Written task: Only the lines below between the ones containing "MAY | ARRIVE" and "JUN | ARRIVE", inclusive, are to be reproduced, each exactly as it stands.

Entries shown:
- - - - -
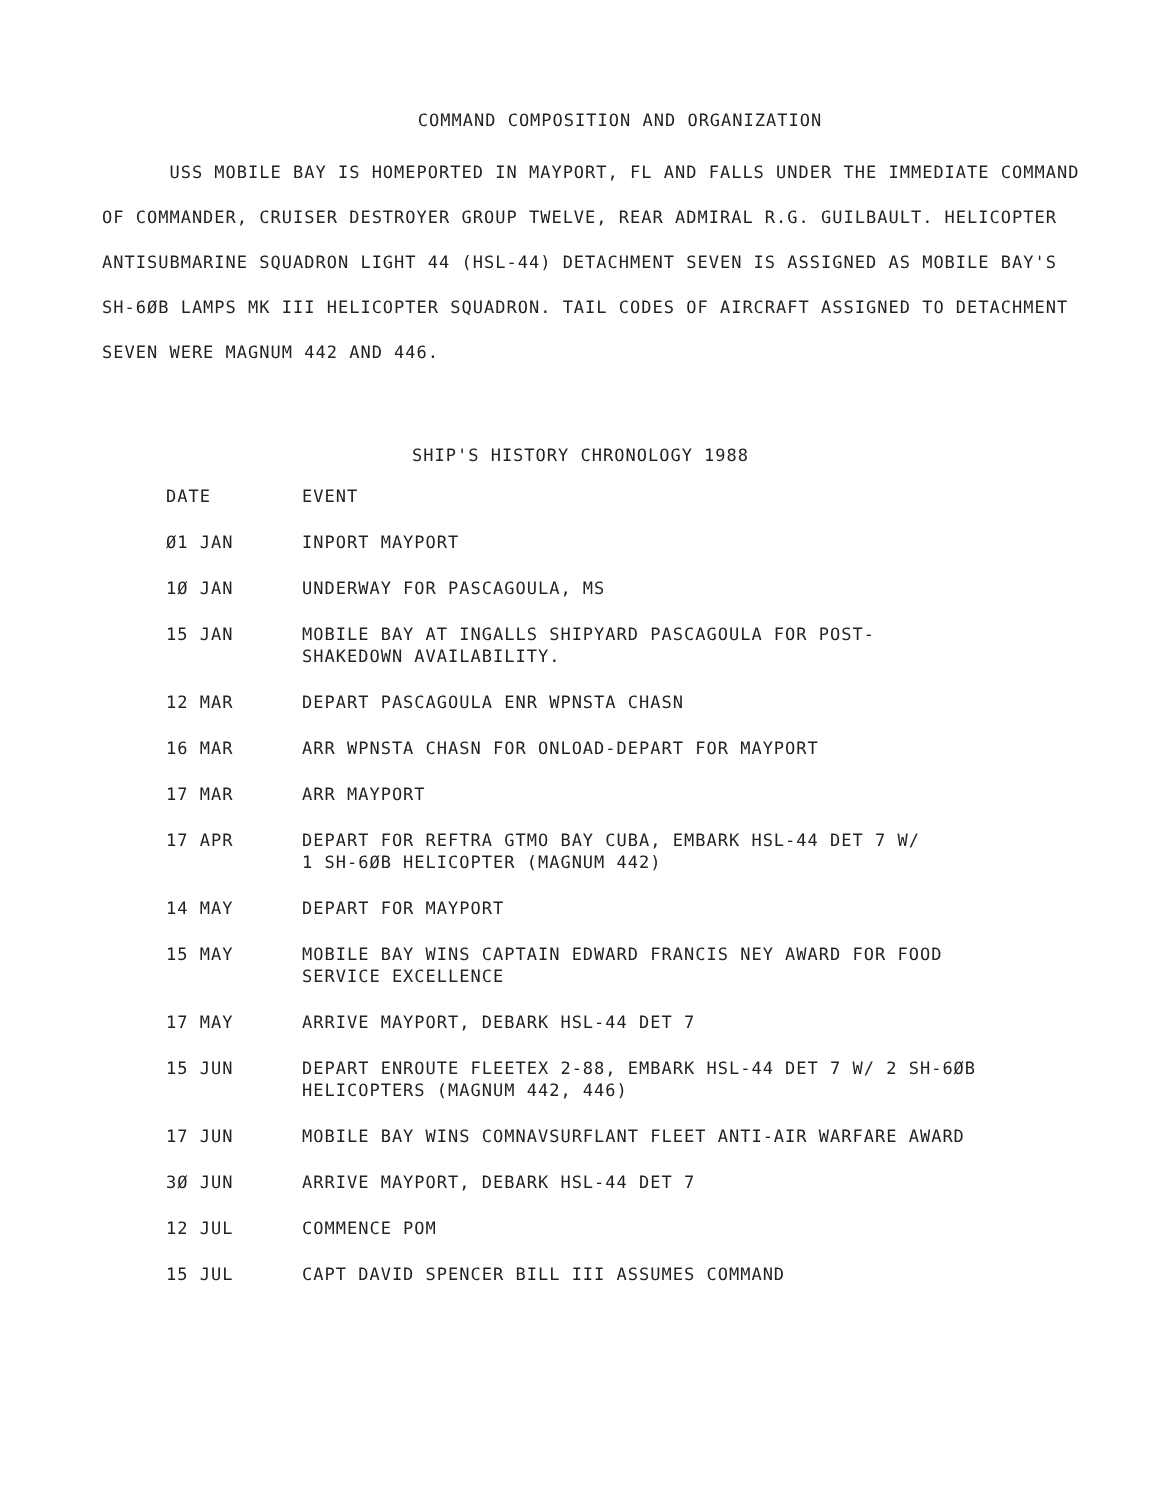COMMAND COMPOSITION AND ORGANIZATION
USS MOBILE BAY IS HOMEPORTED IN MAYPORT, FL AND FALLS UNDER THE IMMEDIATE COMMAND OF COMMANDER, CRUISER DESTROYER GROUP TWELVE, REAR ADMIRAL R.G. GUILBAULT. HELICOPTER ANTISUBMARINE SQUADRON LIGHT 44 (HSL-44) DETACHMENT SEVEN IS ASSIGNED AS MOBILE BAY'S SH-6ØB LAMPS MK III HELICOPTER SQUADRON. TAIL CODES OF AIRCRAFT ASSIGNED TO DETACHMENT SEVEN WERE MAGNUM 442 AND 446.
SHIP'S HISTORY CHRONOLOGY 1988
| DATE | EVENT |
| --- | --- |
| Ø1 JAN | INPORT MAYPORT |
| 1Ø JAN | UNDERWAY FOR PASCAGOULA, MS |
| 15 JAN | MOBILE BAY AT INGALLS SHIPYARD PASCAGOULA FOR POST- SHAKEDOWN AVAILABILITY. |
| 12 MAR | DEPART PASCAGOULA ENR WPNSTA CHASN |
| 16 MAR | ARR WPNSTA CHASN FOR ONLOAD-DEPART FOR MAYPORT |
| 17 MAR | ARR MAYPORT |
| 17 APR | DEPART FOR REFTRA GTMO BAY CUBA, EMBARK HSL-44 DET 7 W/ 1 SH-6ØB HELICOPTER (MAGNUM 442) |
| 14 MAY | DEPART FOR MAYPORT |
| 15 MAY | MOBILE BAY WINS CAPTAIN EDWARD FRANCIS NEY AWARD FOR FOOD SERVICE EXCELLENCE |
| 17 MAY | ARRIVE MAYPORT, DEBARK HSL-44 DET 7 |
| 15 JUN | DEPART ENROUTE FLEETEX 2-88, EMBARK HSL-44 DET 7 W/ 2 SH-6ØB HELICOPTERS (MAGNUM 442, 446) |
| 17 JUN | MOBILE BAY WINS COMNAVSURFLANT FLEET ANTI-AIR WARFARE AWARD |
| 3Ø JUN | ARRIVE MAYPORT, DEBARK HSL-44 DET 7 |
| 12 JUL | COMMENCE POM |
| 15 JUL | CAPT DAVID SPENCER BILL III ASSUMES COMMAND |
- - - - -
Written answer:
| 17 MAY | ARRIVE MAYPORT, DEBARK HSL-44 DET 7 |
| 15 JUN | DEPART ENROUTE FLEETEX 2-88, EMBARK HSL-44 DET 7 W/ 2 SH-6ØB HELICOPTERS (MAGNUM 442, 446) |
| 17 JUN | MOBILE BAY WINS COMNAVSURFLANT FLEET ANTI-AIR WARFARE AWARD |
| 3Ø JUN | ARRIVE MAYPORT, DEBARK HSL-44 DET 7 |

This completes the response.